> _What you will do_
The response must match the data below exactly, line for line.

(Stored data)

========

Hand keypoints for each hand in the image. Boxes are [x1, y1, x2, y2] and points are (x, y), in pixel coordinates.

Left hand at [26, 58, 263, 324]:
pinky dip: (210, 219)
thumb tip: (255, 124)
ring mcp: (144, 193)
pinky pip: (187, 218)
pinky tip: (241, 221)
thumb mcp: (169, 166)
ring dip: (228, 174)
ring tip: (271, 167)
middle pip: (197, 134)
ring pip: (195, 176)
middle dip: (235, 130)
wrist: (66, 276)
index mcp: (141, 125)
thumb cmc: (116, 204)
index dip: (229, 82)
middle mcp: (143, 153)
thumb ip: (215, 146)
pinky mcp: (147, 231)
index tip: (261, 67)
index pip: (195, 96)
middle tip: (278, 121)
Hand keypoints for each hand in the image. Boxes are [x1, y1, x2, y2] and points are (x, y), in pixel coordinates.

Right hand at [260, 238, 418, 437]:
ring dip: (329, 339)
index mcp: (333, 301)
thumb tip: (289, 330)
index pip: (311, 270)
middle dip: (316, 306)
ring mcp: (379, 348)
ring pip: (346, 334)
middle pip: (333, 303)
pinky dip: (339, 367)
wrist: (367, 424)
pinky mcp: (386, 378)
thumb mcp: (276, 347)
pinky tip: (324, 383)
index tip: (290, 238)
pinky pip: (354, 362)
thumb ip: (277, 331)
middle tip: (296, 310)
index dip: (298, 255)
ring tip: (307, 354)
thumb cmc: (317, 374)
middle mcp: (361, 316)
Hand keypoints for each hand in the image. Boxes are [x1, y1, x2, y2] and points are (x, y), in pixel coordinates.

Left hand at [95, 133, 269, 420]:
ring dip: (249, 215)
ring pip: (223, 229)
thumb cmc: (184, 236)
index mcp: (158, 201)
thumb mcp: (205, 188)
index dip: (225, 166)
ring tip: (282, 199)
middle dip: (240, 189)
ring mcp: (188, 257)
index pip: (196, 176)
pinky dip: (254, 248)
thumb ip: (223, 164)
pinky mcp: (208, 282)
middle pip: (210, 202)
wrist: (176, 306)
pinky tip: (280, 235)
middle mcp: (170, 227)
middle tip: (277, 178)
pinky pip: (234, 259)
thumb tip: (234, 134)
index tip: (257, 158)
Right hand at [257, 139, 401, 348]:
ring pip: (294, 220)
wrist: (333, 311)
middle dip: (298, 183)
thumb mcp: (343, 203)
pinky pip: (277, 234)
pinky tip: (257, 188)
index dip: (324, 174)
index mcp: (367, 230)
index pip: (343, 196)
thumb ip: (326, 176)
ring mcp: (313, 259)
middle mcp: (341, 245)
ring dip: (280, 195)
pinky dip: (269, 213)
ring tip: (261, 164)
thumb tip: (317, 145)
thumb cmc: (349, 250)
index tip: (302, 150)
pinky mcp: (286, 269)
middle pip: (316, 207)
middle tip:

========

> _Your response_
Hand keypoints for each hand in the image. Boxes are [x1, y1, x2, y2] and points are (x, y), in pixel coordinates.

Left hand at [26, 58, 263, 324]:
pinky dip: (210, 219)
thumb tip: (255, 124)
ring mcp: (144, 193)
pinky pip: (187, 218)
pinky tip: (241, 221)
thumb mcp: (169, 166)
ring dip: (228, 174)
ring tip: (271, 167)
middle pip: (197, 134)
ring pip: (195, 176)
middle dip: (235, 130)
wrist: (66, 276)
index mcp: (141, 125)
thumb cmc: (116, 204)
index dip: (229, 82)
middle mcp: (143, 153)
thumb ip: (215, 146)
pinky mcp: (147, 231)
index tip: (261, 67)
index pip: (195, 96)
middle tip: (278, 121)
Hand keypoints for each hand in the image. Boxes are [x1, y1, x2, y2] and points are (x, y), in pixel coordinates.

Right hand at [260, 238, 418, 437]:
ring dip: (329, 339)
index mcp: (333, 301)
thumb tip: (289, 330)
index pip: (311, 270)
middle dip: (316, 306)
ring mcp: (379, 348)
ring pip: (346, 334)
middle pip: (333, 303)
pinky dip: (339, 367)
wrist: (367, 424)
pinky mcp: (386, 378)
thumb mcp: (276, 347)
pinky tip: (324, 383)
index tip: (290, 238)
pinky pip: (354, 362)
thumb ip: (277, 331)
middle tip: (296, 310)
index dip: (298, 255)
ring tip: (307, 354)
thumb cmc: (317, 374)
middle mcp: (361, 316)
Hand keypoints for each hand in the image. Boxes are [x1, y1, x2, y2] and points are (x, y), in pixel coordinates.

Left hand at [95, 133, 269, 420]:
ring dip: (249, 215)
ring pip: (223, 229)
thumb cmc: (184, 236)
index mcp: (158, 201)
thumb mcp: (205, 188)
index dip: (225, 166)
ring tip: (282, 199)
middle dip: (240, 189)
ring mcp: (188, 257)
index pip: (196, 176)
pinky dip: (254, 248)
thumb ip: (223, 164)
pinky mcp: (208, 282)
middle pip: (210, 202)
wrist: (176, 306)
pinky tip: (280, 235)
middle mcp: (170, 227)
middle tip: (277, 178)
pinky pip: (234, 259)
thumb tip: (234, 134)
index tip: (257, 158)
Right hand at [257, 139, 401, 348]:
ring pip: (294, 220)
wrist: (333, 311)
middle dip: (298, 183)
thumb mcp: (343, 203)
pinky pip: (277, 234)
pinky tip: (257, 188)
index dip: (324, 174)
index mcp: (367, 230)
index pip: (343, 196)
thumb ip: (326, 176)
ring mcp: (313, 259)
middle mcp: (341, 245)
ring dip: (280, 195)
pinky dip: (269, 213)
ring tip: (261, 164)
thumb tip: (317, 145)
thumb cmc: (349, 250)
index tip: (302, 150)
pinky mcp: (286, 269)
middle pip: (316, 207)
middle tip:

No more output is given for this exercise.